Collective strategy in the face of international landlords is really important. We’re all young organisations with our own strategies, but that doesn’t mean we shouldn’t learn from one another. Where tenants unions are succeeding is keeping a sense of radicalism as an inherent tendency of the movement. We don’t see that in the trade union movement in Britain especially, and if we keep that at the core of the work we do, i.e. not being a service model, then that brings us all round the table even if we have tactical disagreements.
rs21 : What traditions or historical struggles do you draw from, or feel a connection with?
Scotland has a really rich history of tenant organising, one that is entwined with the history of land justice. Historically, tenant organising in Scotland had been led by women, from women in the highlands during the clearances to Mary Barbour in Glasgow to now; a lot of our leaders in Living Rent are women. We also understand that the tenant as a political subject has particular elements for women. It’s not just an economic relation; the home has historically been a site for feminised struggles, and women have often been the caretakers of the community. So when public services get hit, e.g. councils making cuts to childcare or green spaces, some people don’t think this is relevant to tenants. We need to be precise and careful about how we politicise the subject and the struggle to ensure that’s included. That said, the tenants struggle is very much a workers struggle. Historically landlords have worked with employers when tenants have gone on rent strikes to take rent directly from wages when tenants have refused to pay. Now more than ever, with how drastically the cost of housing is increasing, and with long-term wage stagnation, we feel there’s a real need to situate tenant struggles alongside labour struggles; what good is a 5 per cent increase in pay when your landlord increases your rent by 20%?
rs21: There was a lot of mention of including people not in the typical idea of a tenant, such as unhoused or homeless people. Are you doing any work there?
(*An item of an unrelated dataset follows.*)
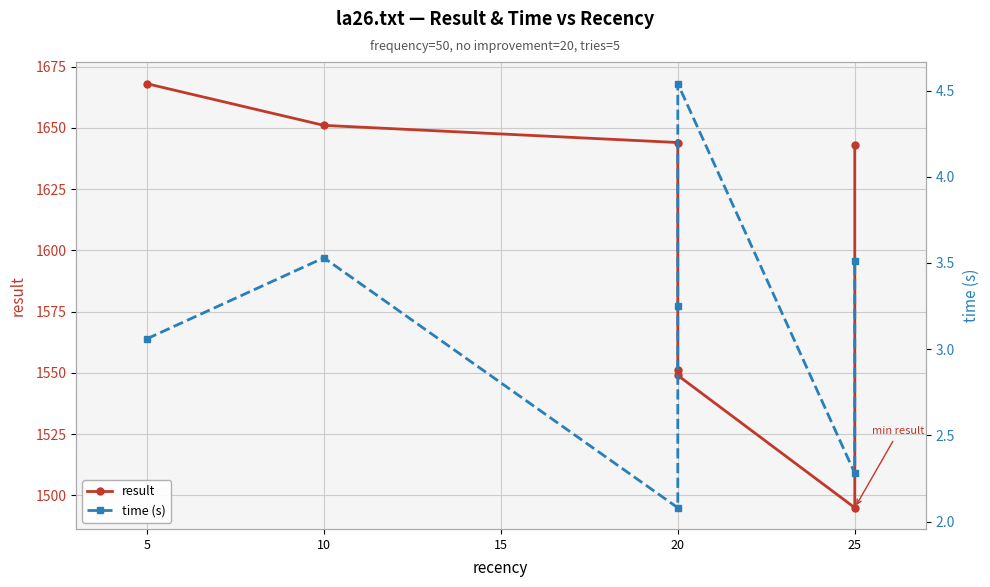

True or false: result has a value of 1495.0 at 25.

True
As a tenants and community union, we are not the best placed organisation to support people living on the street with emergency support. However a significant portion of people made homeless come from people in the private sector, many of them due to insecure housing or high rents. Throughout our work we fight to ensure that no one is made homeless and that everyone has access to a safe, secure affordable home. Homelessness also manifests in different ways and many of our members have experienced a form of homelessness due to the nature of insecure housing. Our work is the fight to ensure this happens to no one else, and this is part of why we resist all evictions.
rs21: In the crudest, most immediate sense, what does your campaign mean for people?
We confront the economic power that landlords have over our daily lives. So many of our life choices are entirely dictated by our housing conditions. People are incentivised to move in with their partners or stay in unsafe relationships because they need housing. They can’t go for a new job because it might break a lease and put them or their housemates into insecurity. So much of our choices are controlled by that. As a personal example, I would love to have children, but the cost of rent makes that near impossible. It diminishes our future. In Scotland, for example, landlords being able to evict you threatens the roots you can put down in your community. I want a future where so much of my time isn’t occupied thinking about housing conditions. We forget how much these things take up time in our head. It’s the same with work. And when we don’t have to think about these things, we can think about art, sport, and a variety of hobbies. A future where we are fuller people.